Part 2: WHAT TO POST IN YOUR NEWSLETTER:

  • Sneak peeks
  • Preorders
  • Chapters
  • Snippets
  • Cover Reveals
  • Character Interviews
  • Giveaways
  • Group Promos

 

Frequency: How often should you send emails?

 

It doesn’t matter if what you send is engaging to your subscribers, but as a rule of thumb, anywhere between bi-weekly and twice a month should be your goal.

If you send bi-weekly, keep the newsletters short. Longer emails can be saved for twice per month.

Don’t send one email only for new book releases. Readers will forget who you are and lose interest in your content.

 

 

Where do you find subscribers:

 

Facebook Ads

My Book Cave

LitRing.com (Good for gaining followers on Amazon and BookBub, though there is a newsletter subscriber option.)

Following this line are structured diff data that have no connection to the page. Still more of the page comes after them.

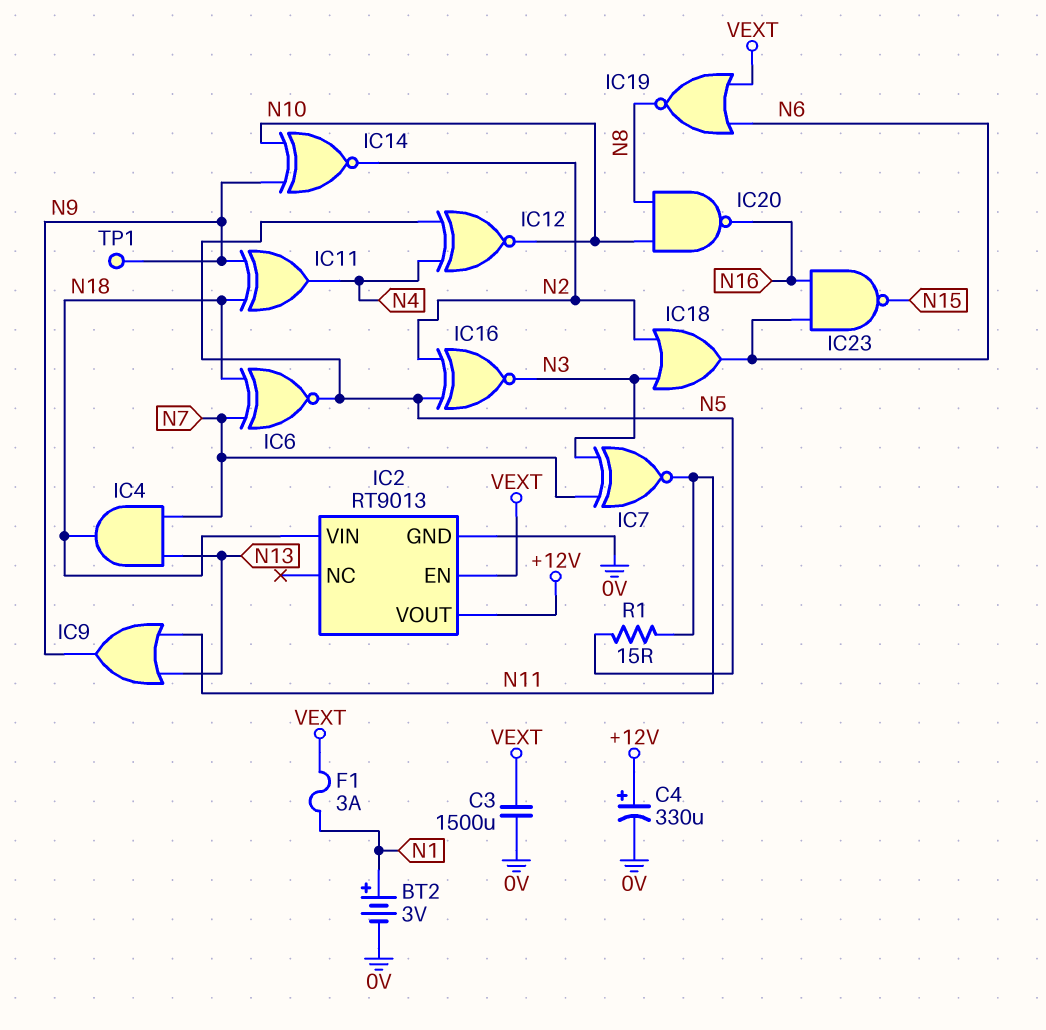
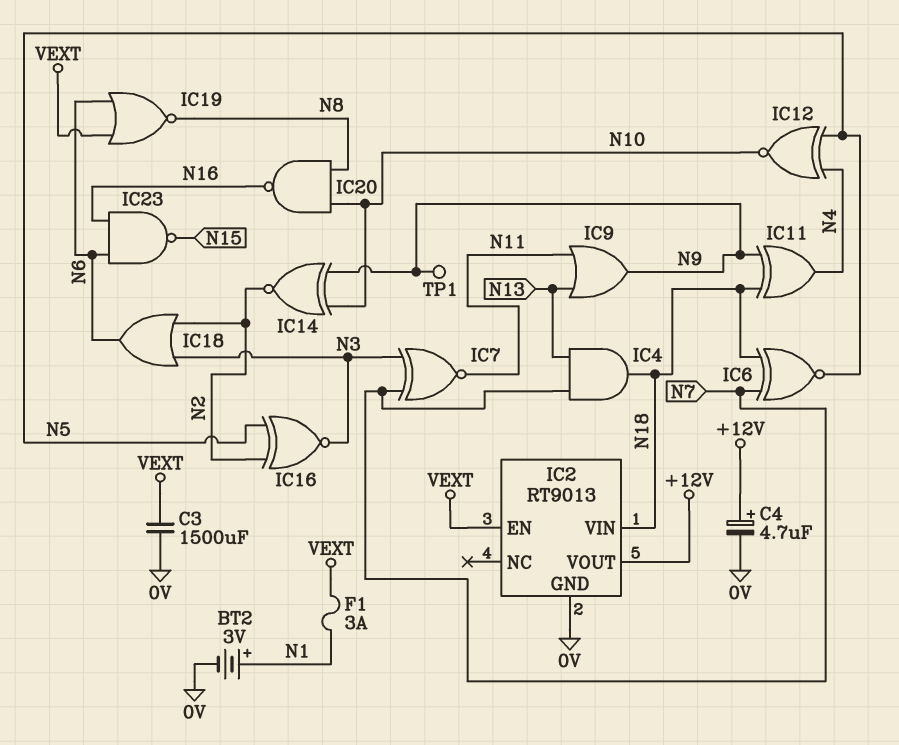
C4: 330uF (plus +12V, minus 0V) -> 4.7uF (plus +12V, minus 0V)
R1: 15 (N5, N11) -> none

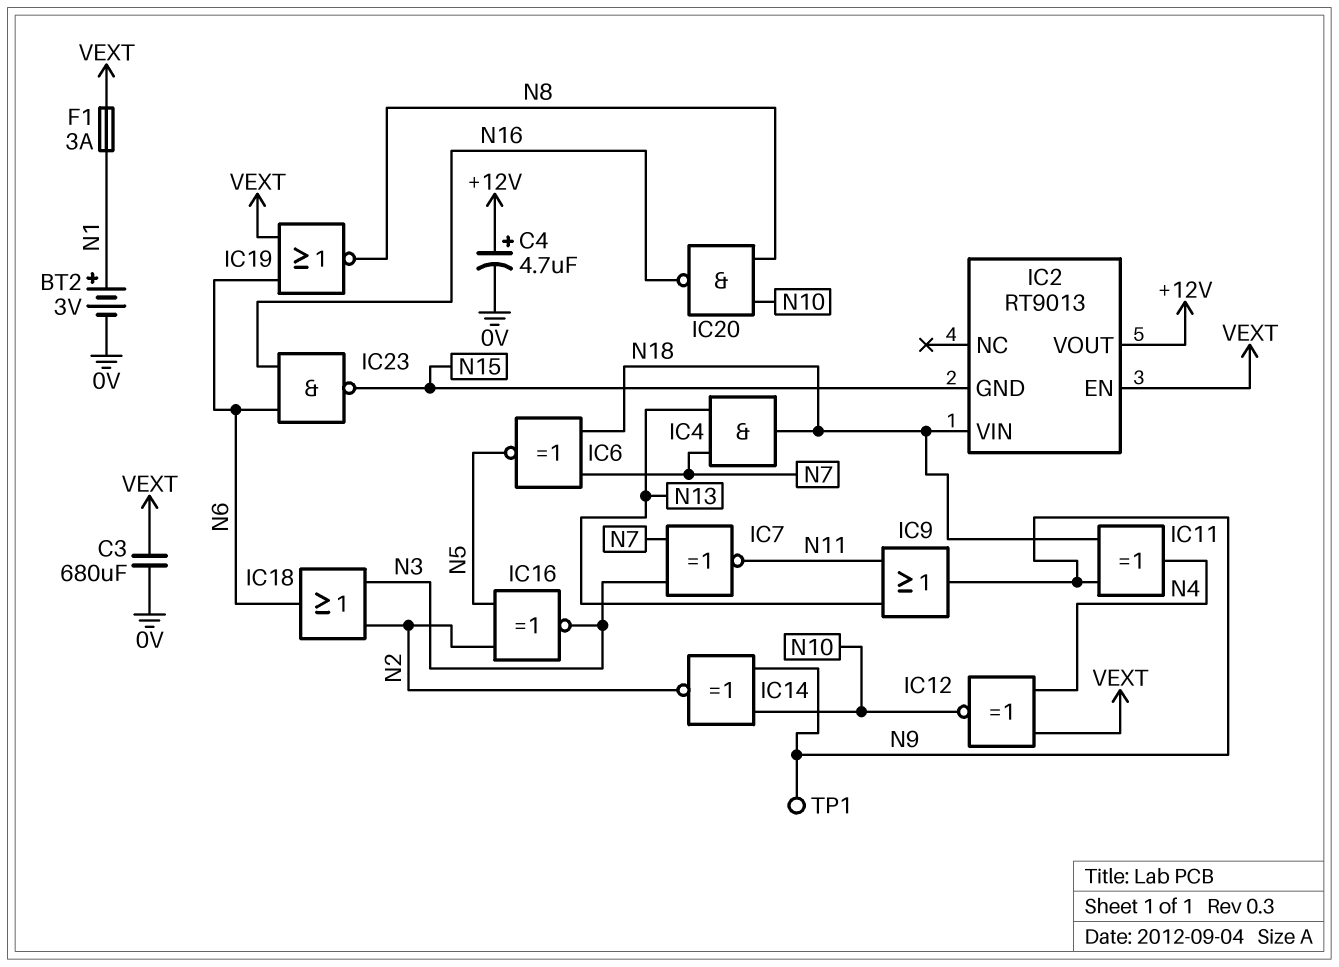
C3: 1500uF (0V, VEXT) -> 680uF (0V, VEXT)
IC2 pin GND: 0V -> N15
IC12: XNOR (in N4, in N5, out N10) -> XNOR (in N4, in VEXT, out N10)

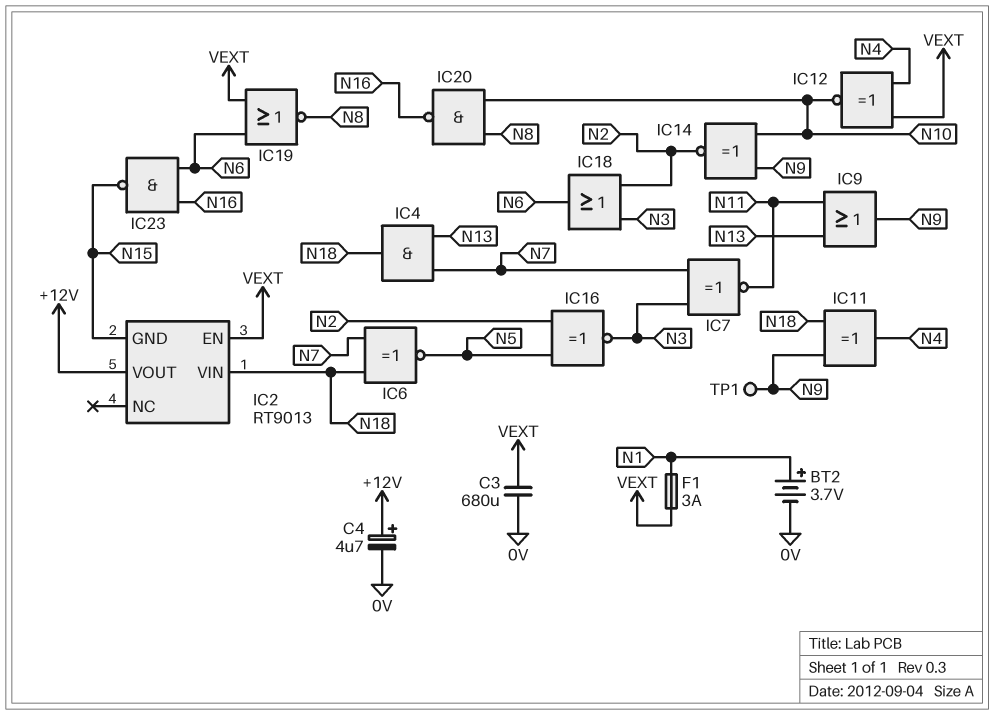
BT2: 3V (plus N1, minus 0V) -> 3.7V (plus N1, minus 0V)

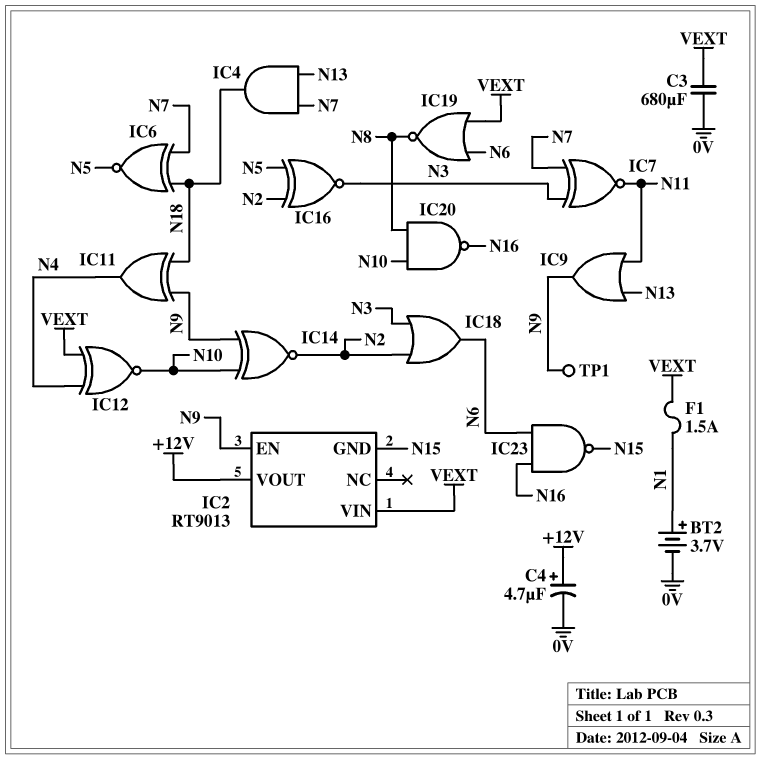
F1: 3A (N1, VEXT) -> 1.5A (N1, VEXT)
IC2 pin EN: VEXT -> N9
IC2 pin VIN: N18 -> VEXT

Story Origins (I haven’t used this one, but it looks promising.)

Book Funnell

Prolific Works

The Kindle Book Review

ILVN (Pricier, but still a good option.)

ContentMO (be careful not to spend too much here.)

BookBuzz (be careful not to spend too much here.)

Written Word Media (this is a good option.)

 

Part 3: Creating Your Drip Campaign

 

(See Power Point Slides for Detailed Examples)

 

Part 4: Subject Lines:

 

  • The MOST important aspect of your email.
  • Your subject line MUST grab readers’ attention.
  • Avoid phrases like “FREE” or “SALE” as this will be marked as spam.
  • Avoid “Just Checking In” type phrases.